– Да не то чтобы не уверен. Мне, по большому счету, нечего от нее требовать. Я ей ничего особенного не дал. Мы ничего друг другу не обещали. Нас связывают, в основном, общие воспоминания.
– Я даже вам немного завидую. У меня в последние годы не было отношений, даже с натяжкой напоминающих серьезные.
– А что вы делали до нас, Кэтрин?
– Я тоже закончила бизнес-школу, только уже здесь, в Лондоне. До этого училась в Калифорнийском университете, получила грант, еще живя в Москве. Нашу семью нельзя назвать обеспеченной, но желание учиться за границей было очень сильным. Пришлось постараться. Но – и сейчас я скажу крамольную вещь – я до сих пор не уверена, стоил ли результат тех усилий.
– Конечно, стоил. Вы получили прекрасное образование, проявили характер. Это важные вещи, которые всегда в цене.
– Дело в том, что мне пришлось очень нелегко в университете. Я попала на очень специфический гуманитарный факультет, где учились в основном одни девочки. Они все из очень богатых семей… я не могу сказать, что они были плохими людьми, но подчас эта жизнь – в стенах университета – казалась невыносимой. Было другое время тогда, выходцы из перестройки – это было чудо, как экспонаты в зоопарке. Все приходили посмотреть, показывали пальцем. Да, их тоже можно понять, уже через пару лет такого отношения не было, но я, можно сказать, попала не в то место и не в то время. Было очень непросто. У меня и друзей оттуда не осталось. А потом надо было идти зарабатывать деньги. И куда идти зарабатывать в чужой стране, как не в инвестбанкинг.
– Да, непростой выбор для женщины. Всегда восхищался женщинами, которые не пугаются нагрузок. Моя московская девушка, например, даже не рассматривала для себя такую карьеру.
– А чем она занимается?
– Она очень талантлива, у нее есть все способности, чтобы проявить себя в бизнесе.
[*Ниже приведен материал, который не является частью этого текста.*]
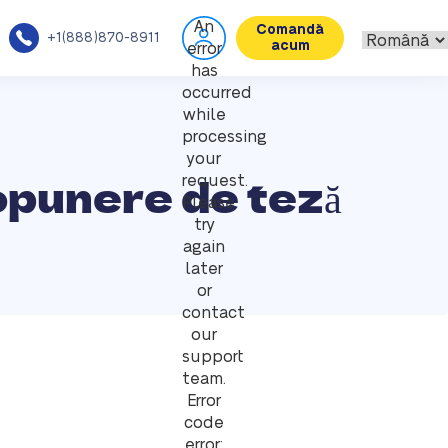
An
Comandă
+1(888)870-8911
acum
error
has
occurred
while
processing
your
opunere de teză
request.
Please
try
again
later
or
contact
our
support
team.
Error
code
error: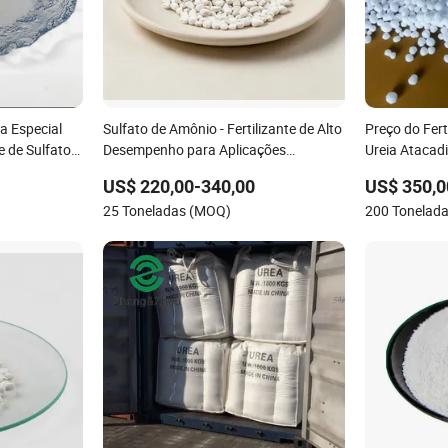
na Especial
Sulfato de Amônio - Fertilizante de Alto
Preço do Fert
e de Sulfato
Desempenho para Aplicações
Ureia Atacad
o Alcalino e
Agrícolas
US$ 220,00-340,00
US$ 350,0
e Culturas
25 Toneladas (MOQ)
200 Tonelad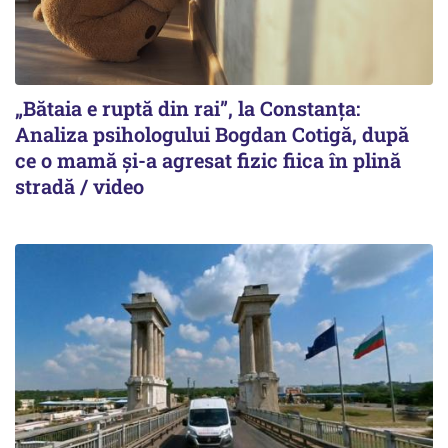
„Bătaia e ruptă din rai”, la Constanța:
Analiza psihologului Bogdan Cotigă, după
ce o mamă și-a agresat fizic fiica în plină
stradă / video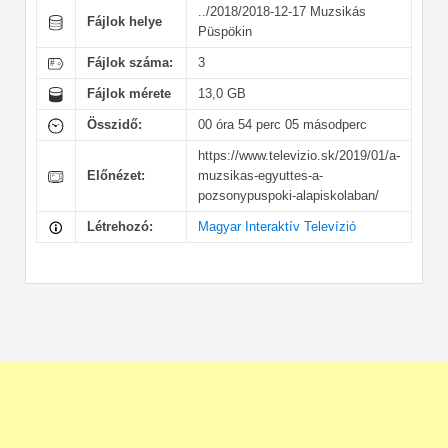
../2018/2018-12-17 Muzsikás
Fájlok helye
Püspökin
Fájlok száma:
3
Fájlok mérete
13,0 GB
Összidő:
00 óra 54 perc 05 másodperc
https://www.televizio.sk/2019/01/a-
Előnézet:
muzsikas-egyuttes-a-
pozsonypuspoki-alapiskolaban/
Létrehozó:
Magyar Interaktív Televízió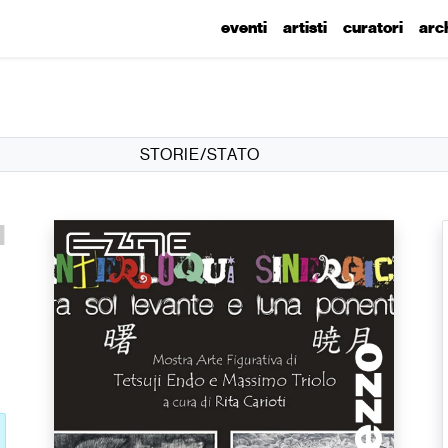
eventi
artisti
curatori
arc
STORIE/STATO
l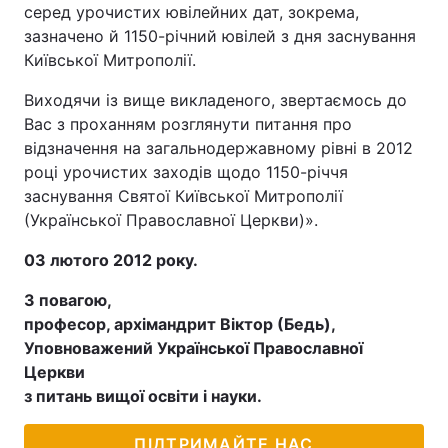
серед урочистих ювілейних дат, зокрема,
зазначено й 1150-річний ювілей з дня заснування
Київської Митрополії.
Виходячи із вище викладеного, звертаємось до
Вас з проханням розглянути питання про
відзначення на загальнодержавному рівні в 2012
році урочистих заходів щодо 1150-річчя
заснування Святої Київської Митрополії
(Української Православної Церкви)».
03 лютого 2012 року.
З повагою,
професор, архімандрит Віктор (Бедь),
Уповноважений Української Православної
Церкви
з питань вищої освіти і науки.
ПІДТРИМАЙТЕ НАС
Но у нее есть и некоторые особенности – например, она истово верит. В справедливость, в том числе. Она репортер, тележурналист, еще немного сценарист.
– Как интересно! Какая необычная девушка, я вас понимаю. У меня же в то время не было никакого выбора. Поначалу, действительно, было очень тяжело. Я плохо переносила нагрузки. Я была как вы вот сейчас – но вы, видимо, сегодня просто устали. А я была постоянно бледная, измученная, утром просыпалась с ощущением тошноты. Все хронические заболевания обострились.
– Вы большой молодец. Видно с первого взгляда.
– Особенно меня поначалу угнетало то, что нельзя нормально пообедать. Это было удивительно даже по сравнению с порядками в общежитии. И даже, признаюсь, я иногда убегала в туалет…
– Немного поспать, как в анекдотах про инвестбанкиров?
– Нет, скорее поплакать. Я чувствовала себя одиноким ребенком в чужой стране, а когда еще и плохо себя чувствовала, и где-то ошибалась, а кто-то из менеджеров мог накричать или сказать что-то грубое… Это сейчас я понимаю, что это отрасль, это в порядке вещей, а тогда все это воспринималось несколько по-другому.
– Но, судя по всему, вы справились? Не бросили все, не собрали чемоданы домой?
– Да, после какой-то черты ты становишься много сильнее. Перестаешь что-либо чувствовать. И делаешь уже так, как нужно и правильно. Все же, вы знаете, вы очень бледны. И вправду, отдохните завтра. Мы уже не рядовые аналитики, можем себе позволить эту роскошь – один выходной.
– Спасибо за беспокойство. Это строение лица такое. Чуть что, сразу бледнею. Не переживайте.
– Вы видели, что он болен?
– Нет, мы не замечали.
– Почему вы подписали ему освидетельствование?
– Это было очень правдоподобно – то, что он рассказывал.
– Про неудобства? Вы издеваетесь надо мной?
– Послушайте, есть понятие частной свободы…
– Нет такого понятия. В правовой системе нет такого понятия, это в лучшем случае плохой английский. Давайте мы не будем сейчас о правах.
– Тем не менее мы не могли нарушить права частного лица.
– А о корпоративном праве вы что-нибудь слышали? Вы понимаете, какому риску вы нас всех подвергли?
– Сейчас, как я понимаю, вопрос решен. Он сам подал заявление об уходе, не так ли?